Data supplied:
____

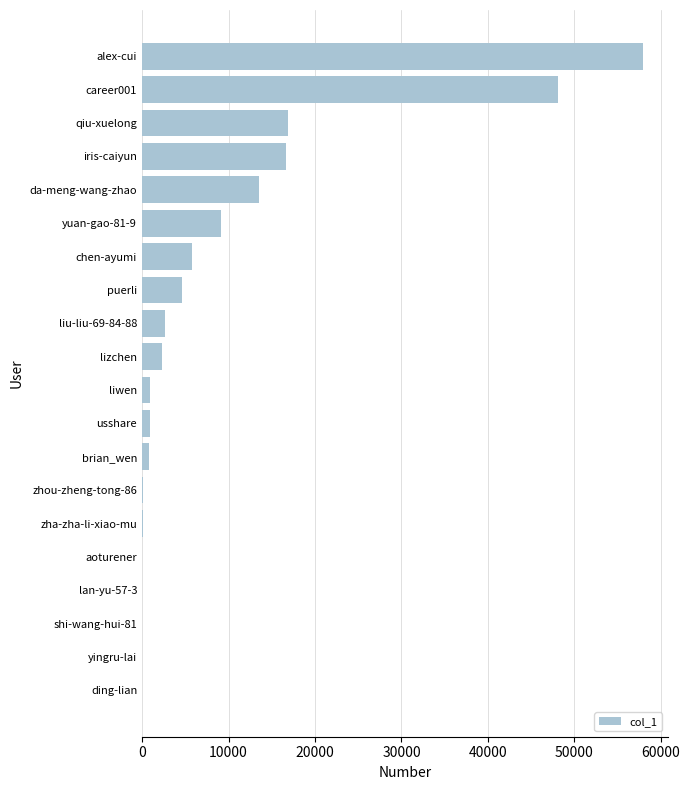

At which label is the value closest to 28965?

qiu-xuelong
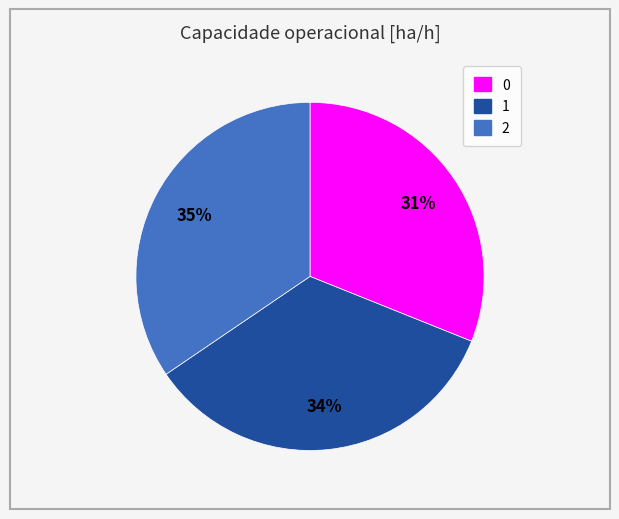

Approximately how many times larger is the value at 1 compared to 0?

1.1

____

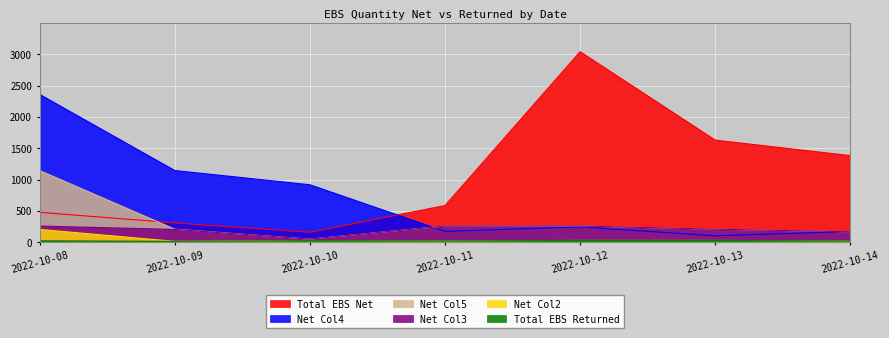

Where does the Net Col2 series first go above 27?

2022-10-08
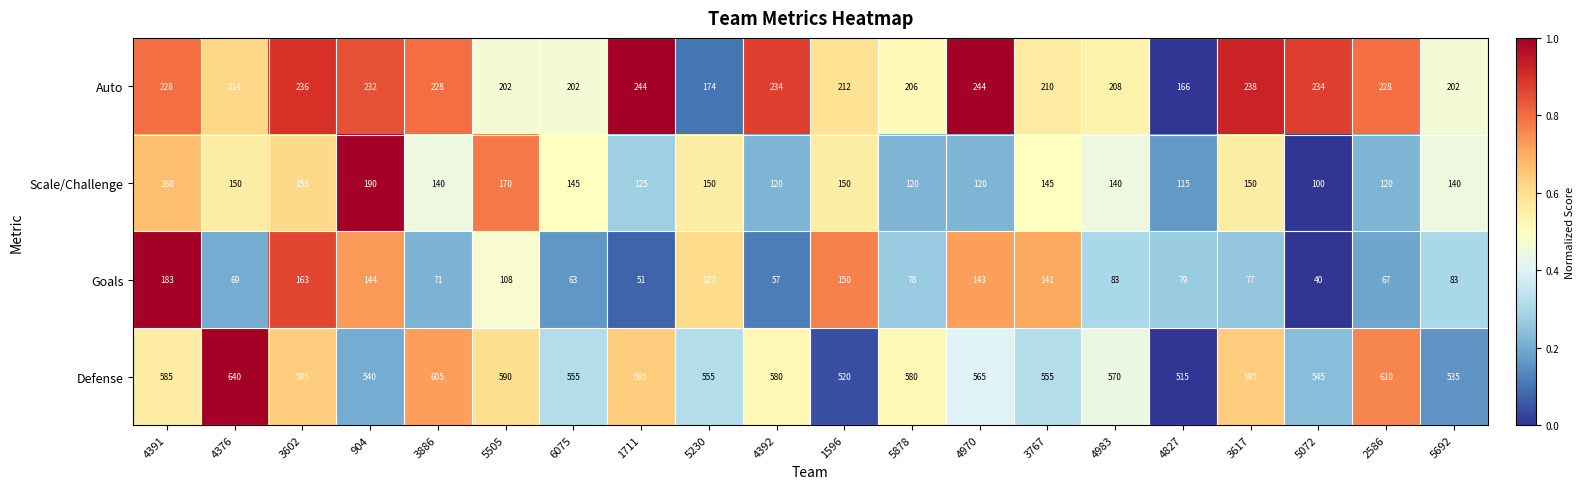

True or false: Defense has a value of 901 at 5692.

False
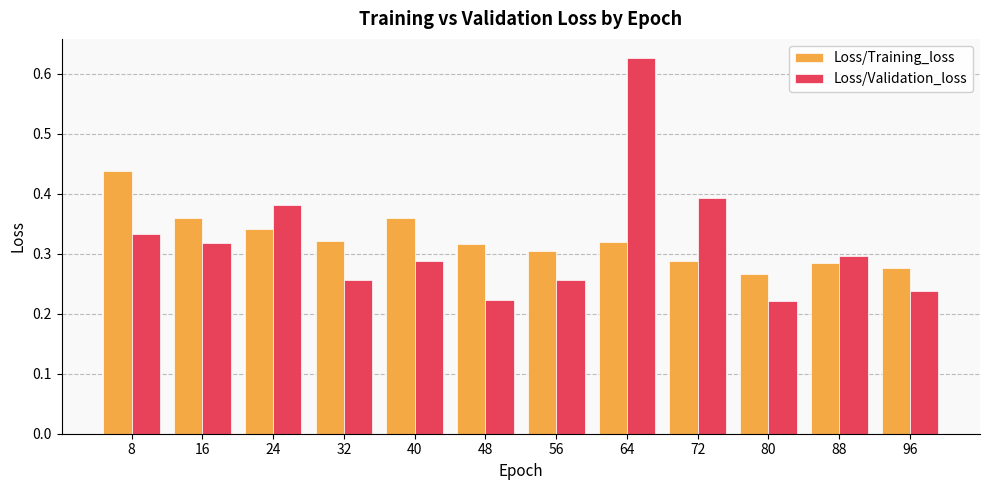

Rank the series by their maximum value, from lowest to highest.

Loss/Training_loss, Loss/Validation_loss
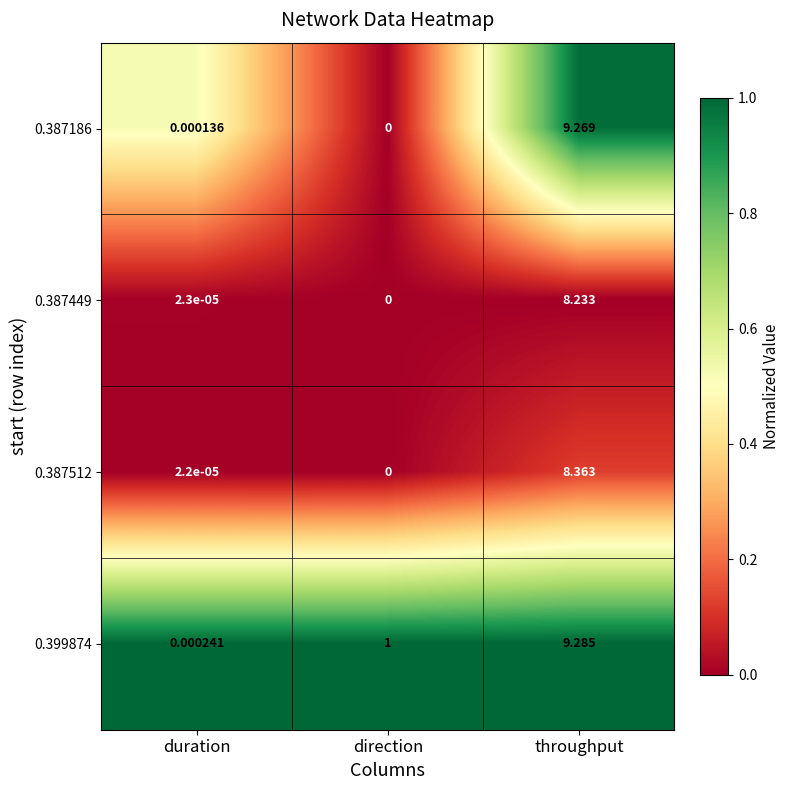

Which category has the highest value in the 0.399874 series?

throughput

____

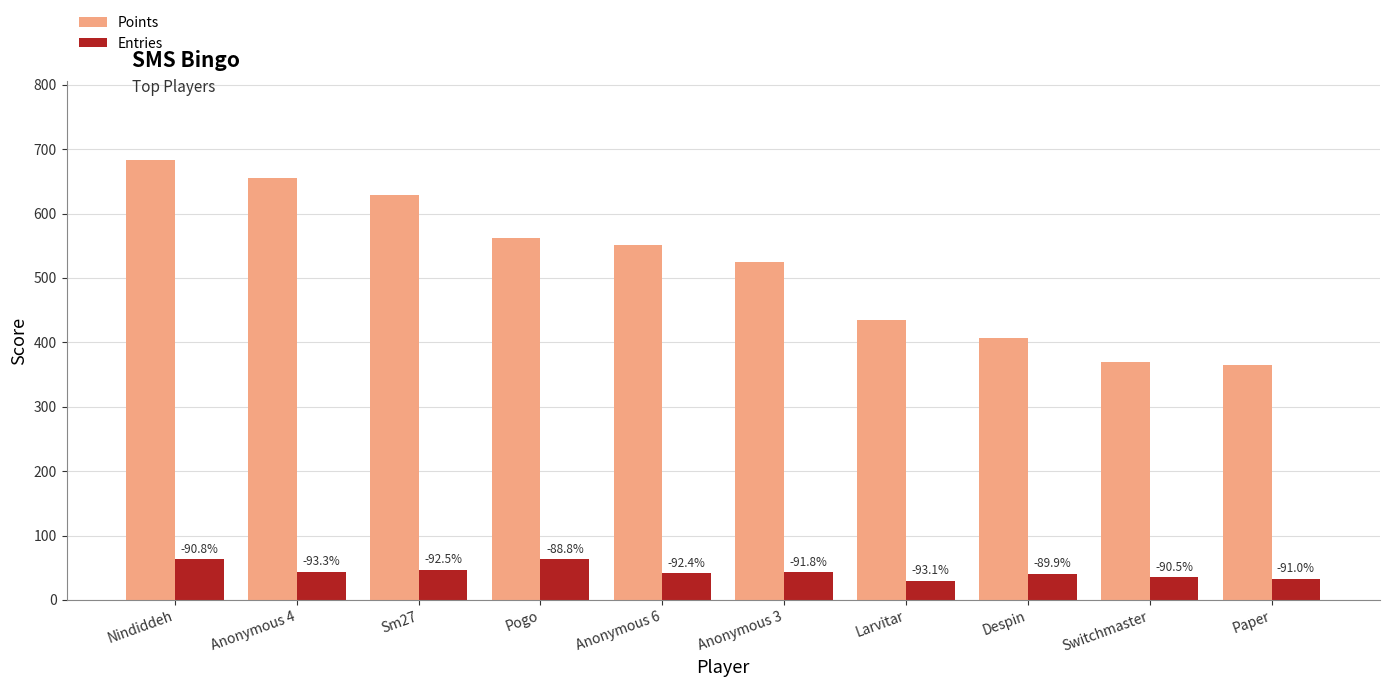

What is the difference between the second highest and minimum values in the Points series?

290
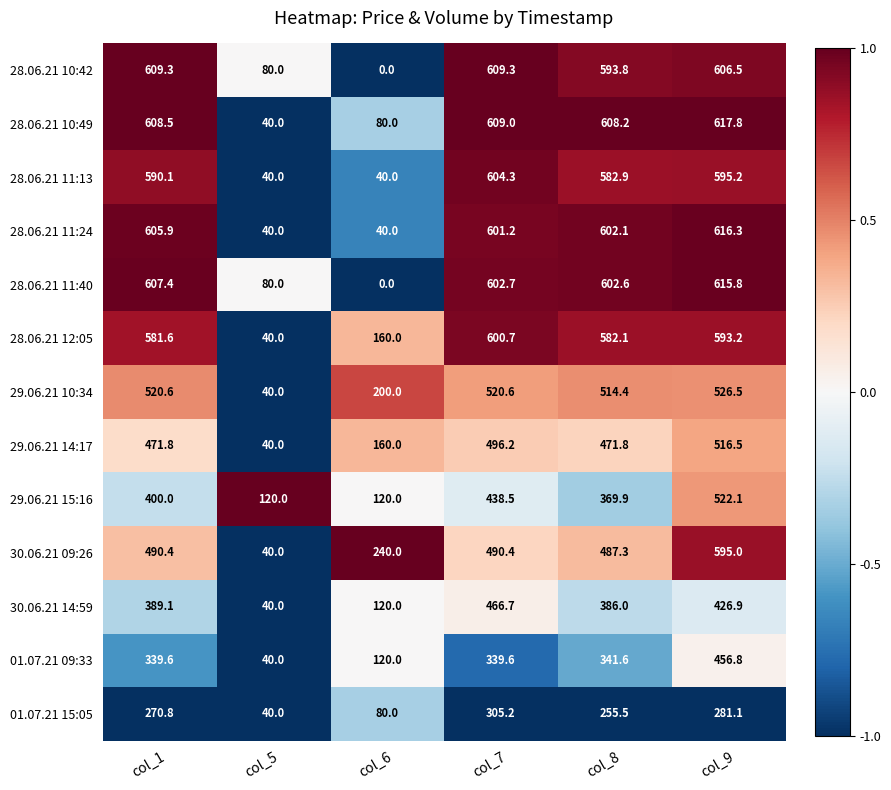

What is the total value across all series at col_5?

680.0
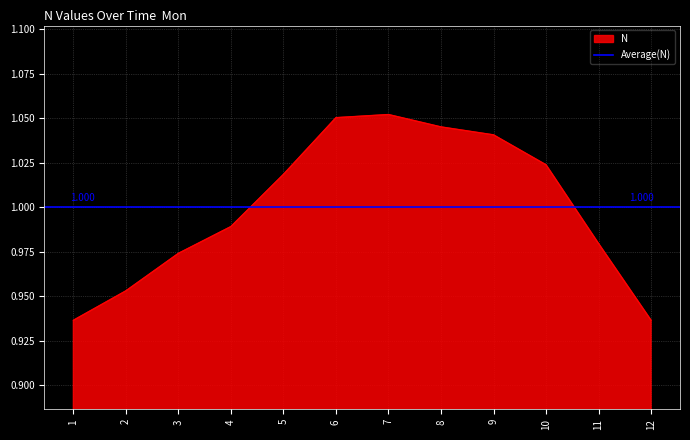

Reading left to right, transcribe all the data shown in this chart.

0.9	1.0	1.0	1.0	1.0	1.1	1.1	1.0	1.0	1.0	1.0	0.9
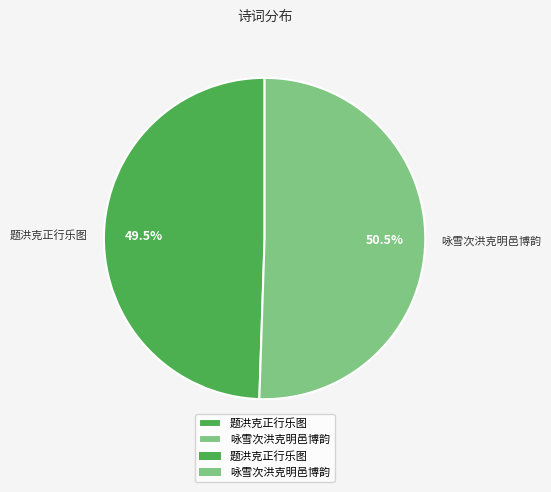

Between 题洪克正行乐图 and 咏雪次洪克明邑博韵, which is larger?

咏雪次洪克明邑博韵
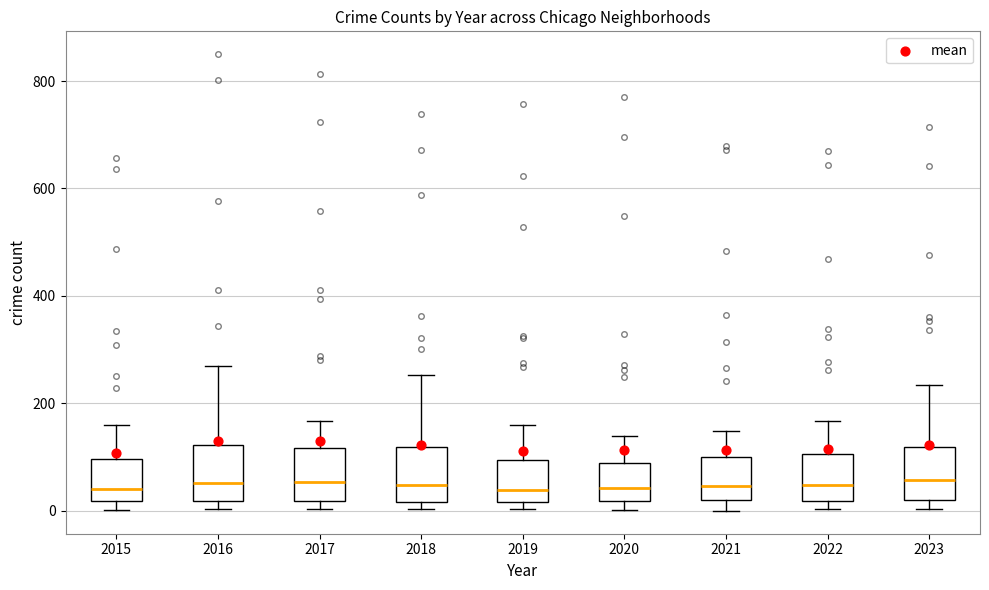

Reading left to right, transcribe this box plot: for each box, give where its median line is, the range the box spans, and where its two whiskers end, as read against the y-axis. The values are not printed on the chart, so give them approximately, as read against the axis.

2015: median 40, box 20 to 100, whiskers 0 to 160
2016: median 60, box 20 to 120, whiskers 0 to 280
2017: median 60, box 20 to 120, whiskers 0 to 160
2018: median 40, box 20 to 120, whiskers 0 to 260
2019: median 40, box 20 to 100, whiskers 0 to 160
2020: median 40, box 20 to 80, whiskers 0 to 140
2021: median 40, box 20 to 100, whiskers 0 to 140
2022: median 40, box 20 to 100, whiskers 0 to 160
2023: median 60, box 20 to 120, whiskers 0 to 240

____

Task item: Please return each line of the material above that contains the word "larger".

Output:
Approximately how many times larger is the value at 1 compared to 0?
Between 题洪克正行乐图 and 咏雪次洪克明邑博韵, which is larger?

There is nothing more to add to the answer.